Team At Your Home Familycare will participate in its third MS Walk at Liberty Station this year.

When I first became involved in the MS Walk, it was initially because of the responsibility I feel as a successful business owner in doing what I can to “pay it forward” and share some of my success with the community which has made it possible.

Like many volunteers, we know that we are helping others and we take satisfaction in this. We never think that we will benefit personally. But we do. In my case, it triggered a long dormant memory from my childhood about volunteering at a local convalescent home during the summer before high school. For the first time, I was able to process the experience looking upon myself as that young girl through my adult eyes.

My grandmother was a resident at that home. When I visited her, I also assisted residents with their bingo games, wheelchairs, and bedside water carafes. I never fully understood why she was so proud of me or why my presence meant so much to her.

As a home care professional today, running my company At Your Home Familycare for 27 years, now of course I understand how much a young person’s time and attention means to an older adult.

While spending time at my grandmother’s convalescent home, I met Mrs. Lloyd. Much younger than my grandmother, I was surprised to see her there.  When I was informed that Mrs. Lloyd had multiple sclerosis or MS, I did not know what it was or what it meant.

My grandmother would socialize with her, and both her and Mr. Lloyd when he came to visit, which was frequently.  When chatting with them, I asked about Mrs. LLoyd’s condition. Mrs. Lloyd openly shared information about her disease, how it had affected her, and that it had now progressed to a point where she could hardly move which is why her home was now a convalescent home.

I remember Mrs. Lloyd being an almost motionless presence, always dressed well, hair always in place, smile always on her face – but motionless. When joining my grandmother and the Lloyd family for meals, Mrs. Lloyd required assistance to eat. She was completely dependent on a caretaker’s help.

I also remember that Mrs. Lloyd was radiant, sweet, caring, peaceful, and reassuring to those around her, as if to give us permission to be OK with HER disease.  Most of all, I remember how much she smiled – almost all the time, as if to give a gift to those around her.  I recall liking her very much, and not understanding HOW she could be so nice or so pleasant.

At Your Home Familycare has provided respite care services for those with MS for several years as a contractor of the National Multiple Sclerosis Society, Pacific Coast Chapter, based in Carlsbad.

For several years, Karen Hooper, Vice President, had invited me to attend the CEOs Against MS Breakfast, and I finally did. It was truly one of the most powerful experiences I have had while working in the human services field.

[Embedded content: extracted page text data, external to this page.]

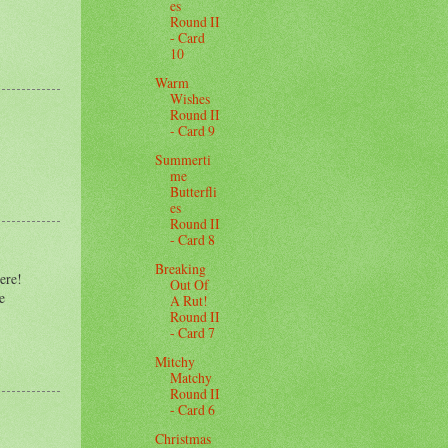
es
Round II
- Card
10
Warm
Wishes
Round II
- Card 9
Summerti
me
Butterfli
es
Round II
- Card 8
Breaking
here!
Out Of
e
A Rut!
Round II
- Card 7
Mitchy
Matchy
Round II
- Card 6
Christmas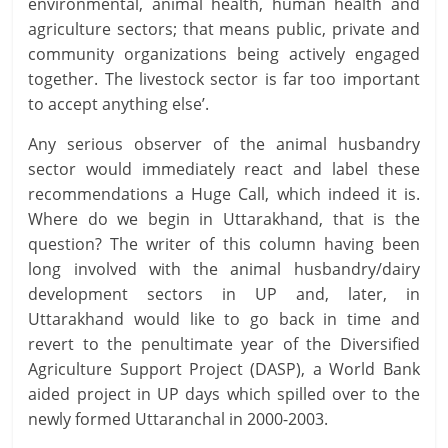
environmental, animal health, human health and
agriculture sectors; that means public, private and
community organizations being actively engaged
together. The livestock sector is far too important
to accept anything else’.
Any serious observer of the animal husbandry
sector would immediately react and label these
recommendations a Huge Call, which indeed it is.
Where do we begin in Uttarakhand, that is the
question? The writer of this column having been
long involved with the animal husbandry/dairy
development sectors in UP and, later, in
Uttarakhand would like to go back in time and
revert to the penultimate year of the Diversified
Agriculture Support Project (DASP), a World Bank
aided project in UP days which spilled over to the
newly formed Uttaranchal in 2000-2003.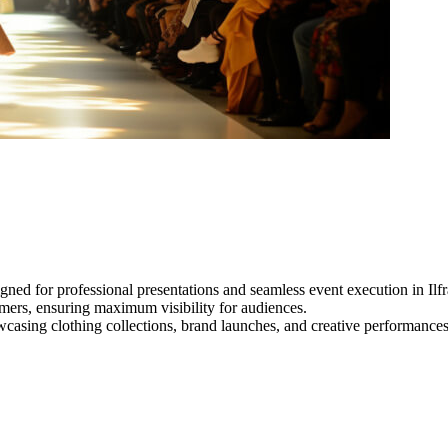
gned for professional presentations and seamless event execution in Il
ormers, ensuring maximum visibility for audiences.
owcasing clothing collections, brand launches, and creative performance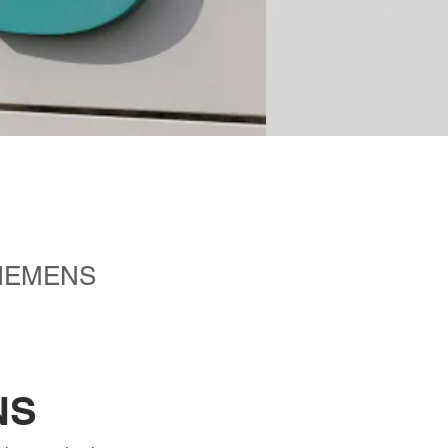
t SIEMENS
NS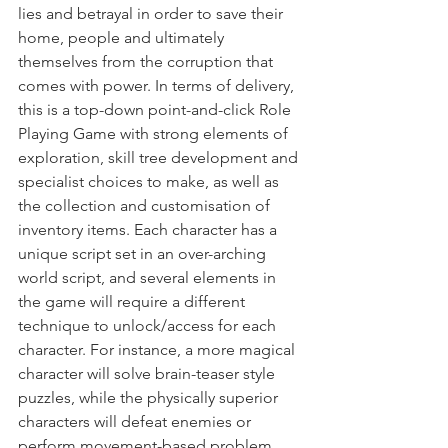
lies and betrayal in order to save their 
home, people and ultimately 
themselves from the corruption that 
comes with power. In terms of delivery, 
this is a top-down point-and-click Role 
Playing Game with strong elements of 
exploration, skill tree development and 
specialist choices to make, as well as 
the collection and customisation of 
inventory items. Each character has a 
unique script set in an over-arching 
world script, and several elements in 
the game will require a different 
technique to unlock/access for each 
character. For instance, a more magical 
character will solve brain-teaser style 
puzzles, while the physically superior 
characters will defeat enemies or 
perform movement-based problem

Personal stories were shared by heroes whose lives are being affected by this incurable, neurological disease.  Working professionals, families, children, trying to managing their lives while struggling to cope. Some described having to inject themselves daily with unbearably painful drugs to stave-off MS’s progression. Some of our heroes are coping as their MS has progressed causing mild to severe incapacitation.  These are all amazing individuals, with a positive attitude, an inspiring story, and a zest for life despite having so many hopes and dreams dashed.

This experience allowed me to connect the dots back to the dormant memory of my days with my grandmother, and with Mrs. Lloyd. I am profoundly grateful for this gift. It is if someone handed me a book, and the story left me forever changed. In this case, it was my own story that I was reading.

MS is a chronic, unpredictable, and terribly disabling disease of the central nervous system. There is no known cause, cure, or method of preventing MS. This neurological disease interrupts the flow of information from the brain to the body and stops people from being able to move. Most people are diagnosed between the ages of 20 and 50. More than twice as many women as men are affected, like Mrs. Lloyd. Symptoms cannot be predicted. They vary greatly from person to person, ranging from numbness in the limbs to loss of balance to paralysis, like Mrs. Lloyd. MS affects more than 400,000 people in the United States and 2.5 million people worldwide.

This year, I am once again honored to be among San Diego’s Honorary CEOs Against MS. Team At Your Home Familycare hopes to double its fundraising this year! Please join us April 30 at Liberty Station. You can even bring your favorite canine and best-friend to walk with you. This is one of the parts of the walk our team enjoys most.

It’s easy to donate. Click on the MS Walk button on our website to contribute online, or to get information about other ways to donate. Every little bit adds up to a lot.

Thinking about Mrs. Lloyd, and the affect MS had on her and her entire family, I feel grateful to be able to do what I can today through your support to help raise awareness AND dollars.  We simply must find a cure for debilitating diseases such as MS.  Until then, I’m privileged through At Your Home Familycare to provide services and support to those affected until we do.